В своем скрипучем кресле в теплом кабинете высокий мужчина крепкого телосложения пил кофе, глядя в сторону дальнего конца пирса, освещенного ярким утренним светом. Он руководил утренними работами по ремонту буксирного судна, проводившимися на Гудзоне к северу от Гринич-Виллидж. В док минут через сорок должен был прибыть «Моран», но в данный момент пирс был пуст, и контролер наслаждался теплом внутренней части ангара. Он сидел, положив ноги на стол, а чашку с кофе поставил себе на грудь. Сейчас ему пришлось встать, протереть запотевшее окно и снова взглянуть в ту сторону.

«Что это?»

У самого края пирса со стороны Джерси стояла небольшая черная коробка.

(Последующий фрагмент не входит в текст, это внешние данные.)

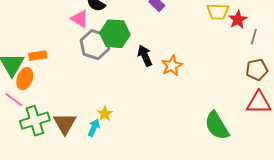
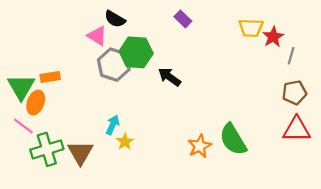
black arrow: (145, 56) -> (170, 77), turned -30
orange star: (172, 66) -> (200, 146), moved
green semicircle: (217, 126) -> (233, 139), moved
cyan arrow: (94, 128) -> (113, 125), moved

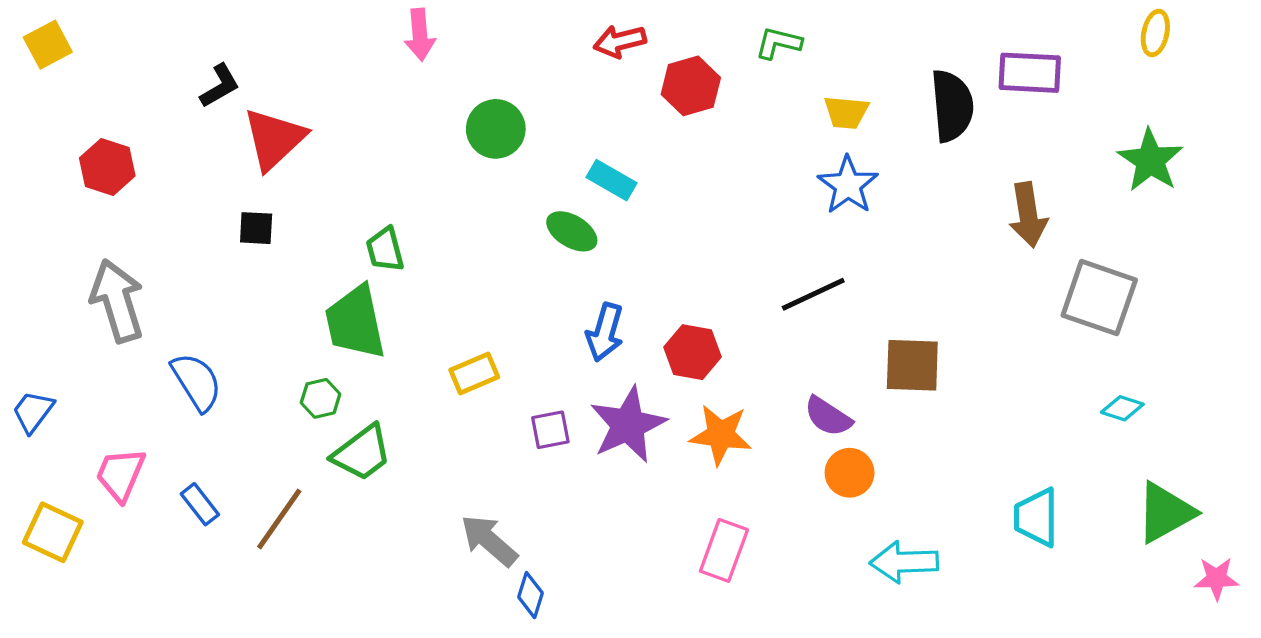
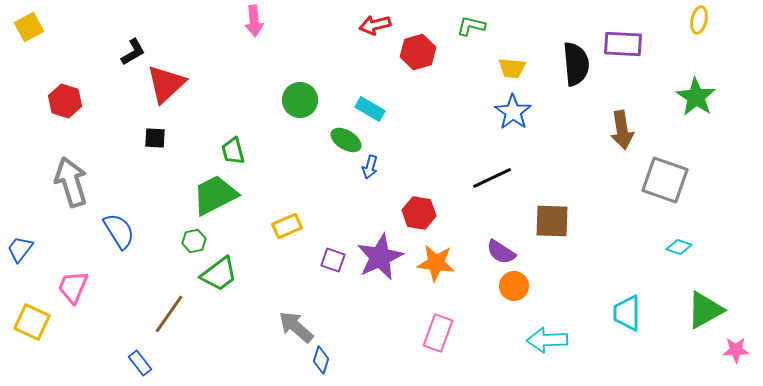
green circle: (496, 129) -> (300, 100), moved
green trapezoid: (355, 322) -> (215, 195), turned 75
blue arrow: (605, 332) -> (370, 167), moved, size x0.7
purple square: (550, 430) -> (333, 260), turned 30
blue rectangle: (200, 504) -> (140, 363), moved

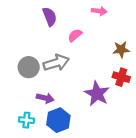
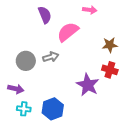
pink semicircle: (75, 35) -> (68, 32), size x1.6
gray arrow: (56, 63) -> (51, 57), size x0.7
purple arrow: (45, 98) -> (16, 89), moved

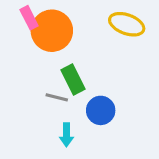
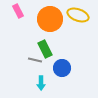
orange circle: (52, 31) -> (50, 19), moved

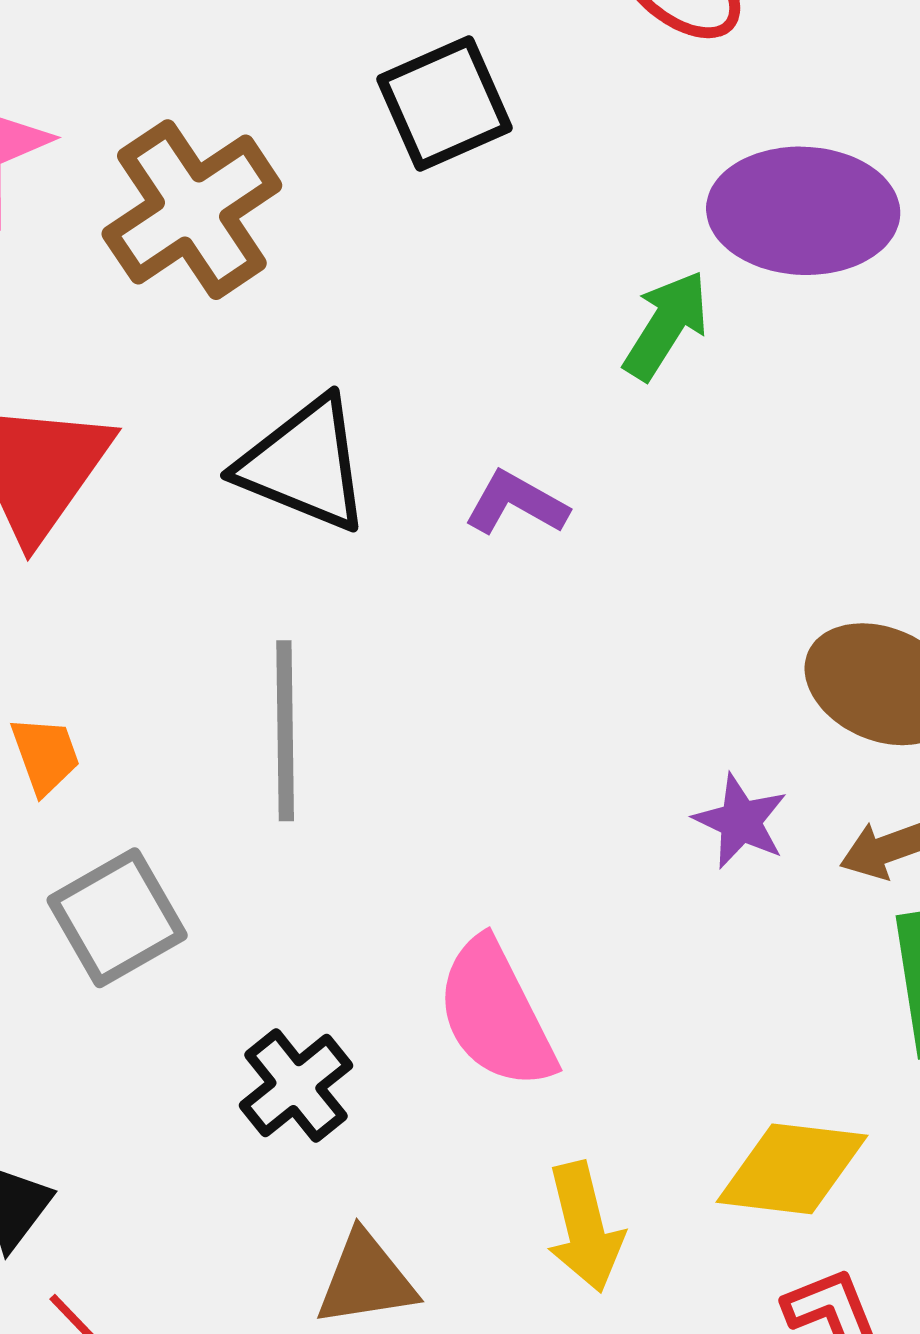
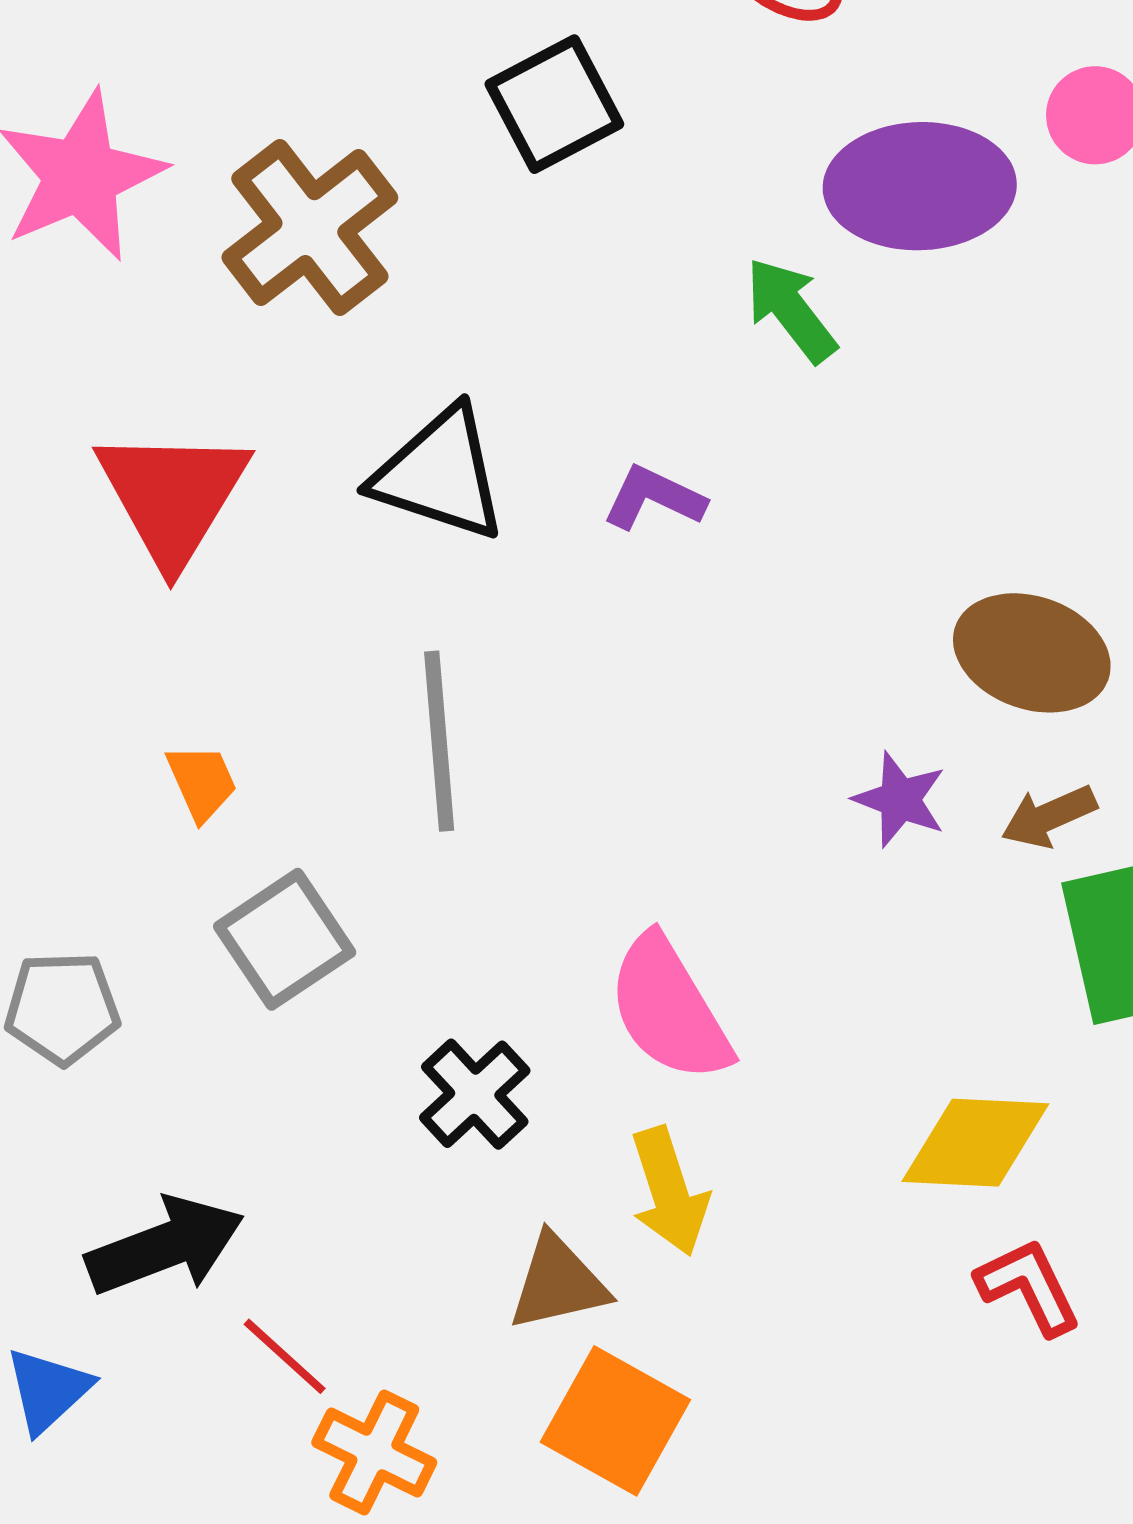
green arrow: (666, 325) -> (791, 310), turned -66
yellow arrow: (585, 1227) -> (669, 1191), moved

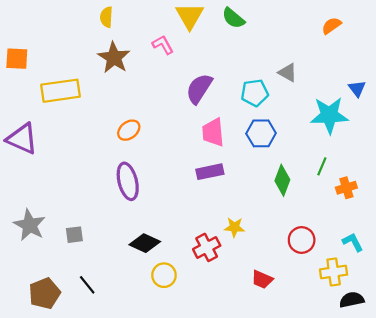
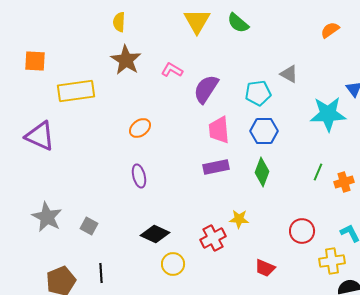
pink L-shape: (163, 45) -> (172, 70), moved, turned -30
green line: (322, 166) -> (318, 172), moved
green diamond: (282, 180) -> (262, 172), moved
purple ellipse: (128, 181) -> (139, 176), size x0.7
gray square: (74, 235) -> (89, 226), turned 36
black line: (87, 285) -> (101, 273), turned 36

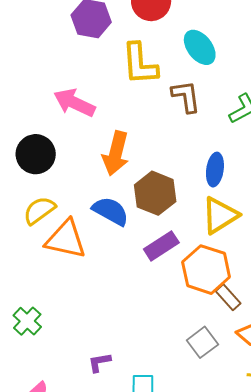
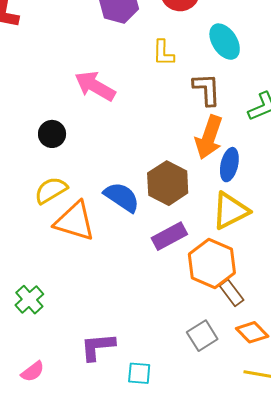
yellow L-shape: (140, 64) -> (163, 53), size x0.6
orange arrow: (116, 153) -> (209, 137), moved
black circle: (36, 154) -> (52, 134), size x0.7
purple L-shape: (99, 362) -> (98, 347), size x1.5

Вчера в шесть часов, когда их ангар закрылся, там ничего такого не было, а с тех пор в док явно никто не входил. Значит, коробку принесли с суши. Ангар и прилегающая территория обнесены цепью, чтобы туда не проник никто из пешеходов и случайных прохожих, тем не менее, как было хорошо известно контролеру по время от времени пропадающим инструментам и постоянно появляющемуся мусору, если кому-то захочется проникнуть сюда, его ничто не остановит.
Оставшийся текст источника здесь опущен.